バージョンが古すぎてエラーになるので、お試しの際はバージョンを指定してインストールして下さい。


riコマンドとは

riコマンドはライブラリに関するドキュメントをCLI上から確認できるコマンドです。

riコマンドを使用するにはRIデータを生成した後、対象のクラス名やメソッド名を指定してコマンドを打ちます。

  1. $ ri -v
  2. ri 4.2.0
  3. $ gem rdoc rubocop –ri
  4. Parsing documentation for rubocop-0.68.1
  5. Installing ri documentation for rubocop-0.68.1
  6. (略)
  7. $ ri String
  8. = String < Object
  9. (略)


–no-rdocオプション

環境情報は–no-riオプションのときと同様です。


–no-rdocオプションの概要

RDoc HTMLの生成をしないようにするコマンドになります。

  1. $ gem install rubocop -v 0.68.1 –no-rdoc


RDocとは

RDoc(Ruby Documentation System)はRubyのソースコードから、ドキュメントを自動生成するライブラリです。

このライブラリによって生成されるHTMLにはアクセス性の高いサイドバーを表示したり、テンプレートによる装飾が施せます。

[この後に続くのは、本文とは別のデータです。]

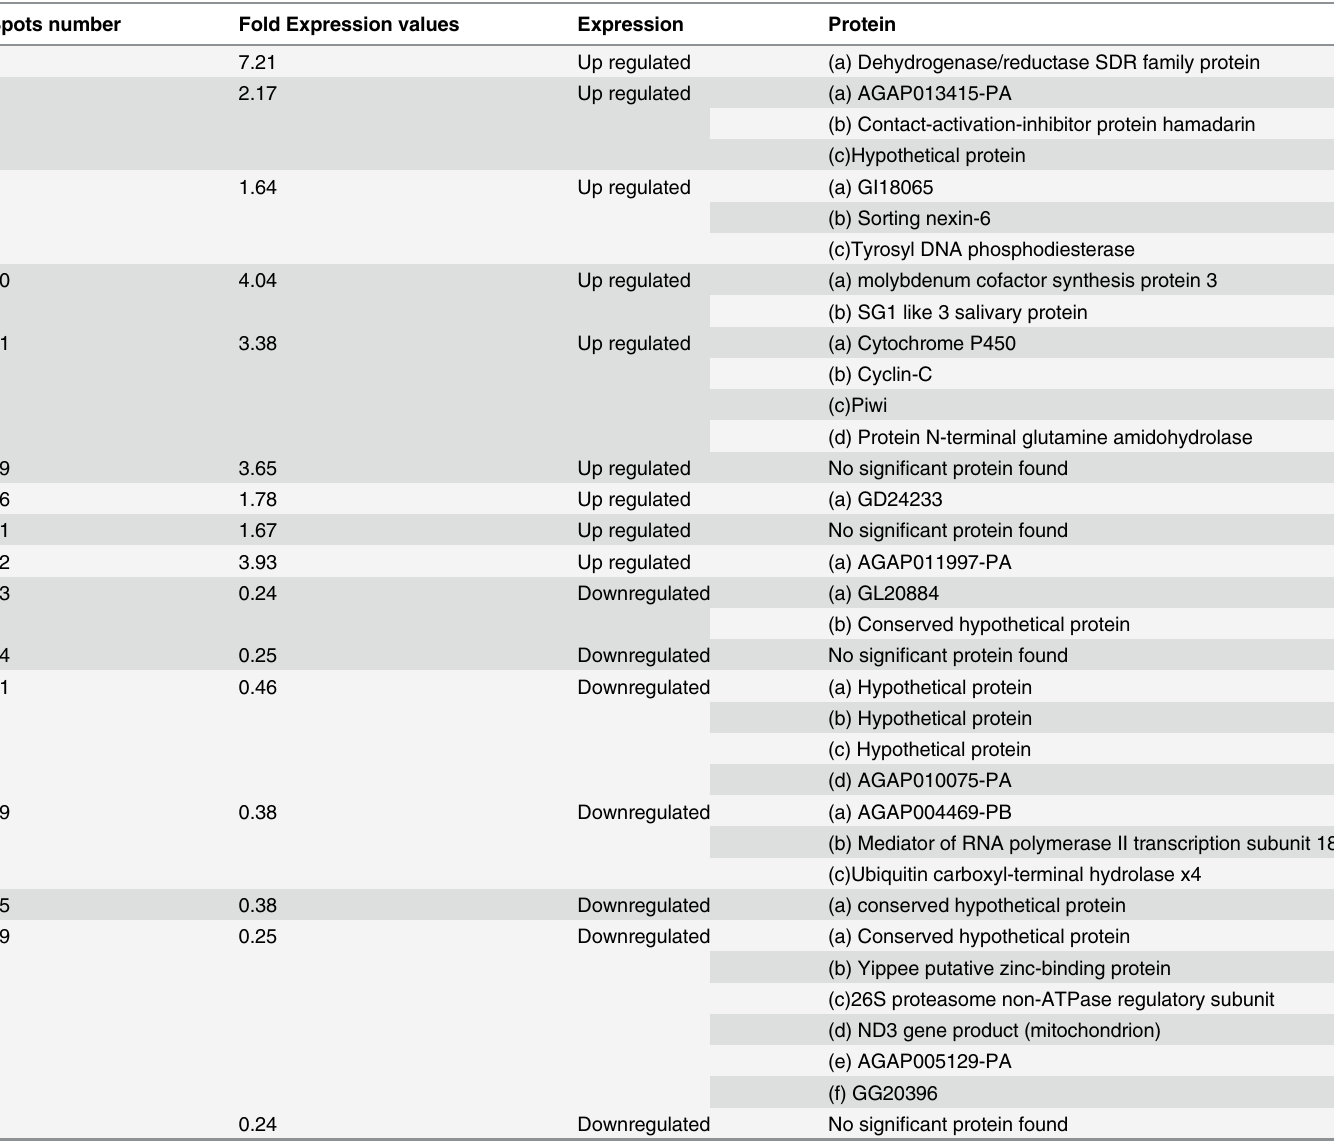
Table 1. Annotated total identi fi ed proteins spots with their fold expression values in An . stephensi multi resistant strain. Spots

これも最近のライブラリはGithub Pagesや専用サイトで公開しているところがほとんどです。


deprecatedとObsolete

今後は以下の環境で検証を行います。

  1. $ ruby -v
  2. ruby 2.7.1p83 (2020-03-31 revision a0c7c23c9c) [x86_64-linux]
  3. $ gem -v
  4. 3.1.2

既に–no-ri・–no-rdocオプションは役目を終え、バージョン3.0では無効なオプションとして使用できなくなりました。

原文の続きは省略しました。